▶ _Your instructions_: In the records below, find the lines that include "wenden" and copy each.

▶ _Given records_:

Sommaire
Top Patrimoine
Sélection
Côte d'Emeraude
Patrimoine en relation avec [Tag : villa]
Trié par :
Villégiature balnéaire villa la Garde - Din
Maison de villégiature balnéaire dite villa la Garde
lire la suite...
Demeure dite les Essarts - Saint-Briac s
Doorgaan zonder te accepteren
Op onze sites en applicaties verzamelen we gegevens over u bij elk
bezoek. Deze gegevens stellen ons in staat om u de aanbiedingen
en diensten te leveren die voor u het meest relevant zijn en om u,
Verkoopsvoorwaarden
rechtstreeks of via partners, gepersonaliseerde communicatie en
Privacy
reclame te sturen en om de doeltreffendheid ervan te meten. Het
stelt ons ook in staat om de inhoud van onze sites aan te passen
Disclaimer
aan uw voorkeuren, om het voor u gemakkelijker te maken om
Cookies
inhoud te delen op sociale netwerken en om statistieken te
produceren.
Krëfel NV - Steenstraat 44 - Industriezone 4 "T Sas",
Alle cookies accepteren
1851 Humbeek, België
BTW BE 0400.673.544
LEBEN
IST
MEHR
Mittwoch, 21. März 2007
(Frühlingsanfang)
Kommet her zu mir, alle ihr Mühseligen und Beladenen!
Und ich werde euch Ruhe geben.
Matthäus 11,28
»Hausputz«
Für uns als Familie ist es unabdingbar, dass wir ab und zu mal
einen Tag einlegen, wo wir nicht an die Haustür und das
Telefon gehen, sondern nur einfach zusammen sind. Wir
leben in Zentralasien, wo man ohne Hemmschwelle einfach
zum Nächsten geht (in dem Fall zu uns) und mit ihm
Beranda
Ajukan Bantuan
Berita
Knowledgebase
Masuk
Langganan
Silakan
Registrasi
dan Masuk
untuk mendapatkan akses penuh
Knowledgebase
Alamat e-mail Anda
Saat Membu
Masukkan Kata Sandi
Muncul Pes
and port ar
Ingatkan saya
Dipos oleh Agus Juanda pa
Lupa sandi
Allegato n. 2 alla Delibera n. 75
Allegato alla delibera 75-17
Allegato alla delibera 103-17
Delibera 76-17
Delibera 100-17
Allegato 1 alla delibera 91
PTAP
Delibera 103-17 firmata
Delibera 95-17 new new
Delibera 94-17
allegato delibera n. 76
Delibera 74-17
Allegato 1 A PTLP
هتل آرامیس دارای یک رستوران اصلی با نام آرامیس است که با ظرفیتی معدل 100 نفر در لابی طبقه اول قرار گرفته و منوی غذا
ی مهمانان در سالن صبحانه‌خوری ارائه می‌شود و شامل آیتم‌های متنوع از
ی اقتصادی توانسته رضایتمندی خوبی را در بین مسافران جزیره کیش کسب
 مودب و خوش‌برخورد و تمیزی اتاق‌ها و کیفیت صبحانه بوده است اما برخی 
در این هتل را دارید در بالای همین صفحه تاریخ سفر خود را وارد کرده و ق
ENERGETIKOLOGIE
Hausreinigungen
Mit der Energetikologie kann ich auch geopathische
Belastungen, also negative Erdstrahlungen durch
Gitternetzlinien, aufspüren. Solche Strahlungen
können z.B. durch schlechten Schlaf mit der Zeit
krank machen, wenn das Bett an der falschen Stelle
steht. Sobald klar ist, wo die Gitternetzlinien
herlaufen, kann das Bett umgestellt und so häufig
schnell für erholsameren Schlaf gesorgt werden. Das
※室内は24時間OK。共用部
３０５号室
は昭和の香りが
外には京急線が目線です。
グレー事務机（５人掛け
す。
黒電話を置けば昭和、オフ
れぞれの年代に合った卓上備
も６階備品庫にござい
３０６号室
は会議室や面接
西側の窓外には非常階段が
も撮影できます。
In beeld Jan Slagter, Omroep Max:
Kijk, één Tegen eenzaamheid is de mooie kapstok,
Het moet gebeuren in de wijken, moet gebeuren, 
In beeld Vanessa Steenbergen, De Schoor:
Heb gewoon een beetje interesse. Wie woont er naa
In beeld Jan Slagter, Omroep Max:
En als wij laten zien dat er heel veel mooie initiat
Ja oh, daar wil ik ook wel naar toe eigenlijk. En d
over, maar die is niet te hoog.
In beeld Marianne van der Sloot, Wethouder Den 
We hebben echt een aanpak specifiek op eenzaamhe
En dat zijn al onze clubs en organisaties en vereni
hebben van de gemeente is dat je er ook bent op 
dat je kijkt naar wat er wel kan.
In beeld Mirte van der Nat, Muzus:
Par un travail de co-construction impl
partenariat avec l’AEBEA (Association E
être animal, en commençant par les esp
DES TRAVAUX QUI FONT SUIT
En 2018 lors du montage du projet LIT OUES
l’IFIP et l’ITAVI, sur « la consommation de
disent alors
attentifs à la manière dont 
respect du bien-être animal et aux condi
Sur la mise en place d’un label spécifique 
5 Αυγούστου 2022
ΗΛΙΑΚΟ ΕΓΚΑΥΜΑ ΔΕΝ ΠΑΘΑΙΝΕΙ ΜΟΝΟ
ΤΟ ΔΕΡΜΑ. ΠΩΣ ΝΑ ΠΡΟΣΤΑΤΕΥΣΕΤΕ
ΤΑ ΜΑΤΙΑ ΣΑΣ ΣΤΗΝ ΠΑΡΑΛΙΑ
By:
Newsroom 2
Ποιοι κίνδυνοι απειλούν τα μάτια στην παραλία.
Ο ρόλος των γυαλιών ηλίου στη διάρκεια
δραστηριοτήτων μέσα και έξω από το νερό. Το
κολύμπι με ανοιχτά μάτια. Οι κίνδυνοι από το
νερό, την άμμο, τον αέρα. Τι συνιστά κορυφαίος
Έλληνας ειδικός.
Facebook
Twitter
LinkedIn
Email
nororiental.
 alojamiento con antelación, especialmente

...

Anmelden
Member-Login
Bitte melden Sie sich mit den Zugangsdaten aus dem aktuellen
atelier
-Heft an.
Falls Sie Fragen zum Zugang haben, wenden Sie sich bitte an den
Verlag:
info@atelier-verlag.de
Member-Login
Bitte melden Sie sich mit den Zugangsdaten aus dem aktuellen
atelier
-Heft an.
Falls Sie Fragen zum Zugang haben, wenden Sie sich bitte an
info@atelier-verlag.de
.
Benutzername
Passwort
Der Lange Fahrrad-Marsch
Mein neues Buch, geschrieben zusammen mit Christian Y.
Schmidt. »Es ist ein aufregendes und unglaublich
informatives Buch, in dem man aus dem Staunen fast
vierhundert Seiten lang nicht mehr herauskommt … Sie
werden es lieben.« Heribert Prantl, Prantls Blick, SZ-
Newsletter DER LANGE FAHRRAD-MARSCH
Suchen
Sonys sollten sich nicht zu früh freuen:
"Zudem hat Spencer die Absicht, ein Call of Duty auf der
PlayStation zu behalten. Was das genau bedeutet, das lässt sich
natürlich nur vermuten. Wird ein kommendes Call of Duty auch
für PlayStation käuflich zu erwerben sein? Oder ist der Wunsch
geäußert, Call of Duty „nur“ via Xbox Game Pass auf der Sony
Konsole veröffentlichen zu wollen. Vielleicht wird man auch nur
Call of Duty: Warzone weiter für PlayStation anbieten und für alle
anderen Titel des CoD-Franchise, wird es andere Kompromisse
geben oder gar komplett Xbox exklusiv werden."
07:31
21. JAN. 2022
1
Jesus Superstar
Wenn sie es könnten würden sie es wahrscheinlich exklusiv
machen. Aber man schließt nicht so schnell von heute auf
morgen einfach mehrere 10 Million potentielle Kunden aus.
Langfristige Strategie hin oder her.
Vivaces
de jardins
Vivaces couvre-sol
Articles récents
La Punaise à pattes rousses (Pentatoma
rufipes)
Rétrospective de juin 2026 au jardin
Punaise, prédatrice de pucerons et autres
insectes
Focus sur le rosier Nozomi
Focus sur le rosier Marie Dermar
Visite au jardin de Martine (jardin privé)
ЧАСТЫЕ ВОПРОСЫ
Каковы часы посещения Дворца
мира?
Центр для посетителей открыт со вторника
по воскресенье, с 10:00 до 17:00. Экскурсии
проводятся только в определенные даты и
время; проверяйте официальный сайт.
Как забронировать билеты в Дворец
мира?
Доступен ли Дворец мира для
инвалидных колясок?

▶ _Result of this exercise_:
Falls Sie Fragen zum Zugang haben, wenden Sie sich bitte an den
Falls Sie Fragen zum Zugang haben, wenden Sie sich bitte an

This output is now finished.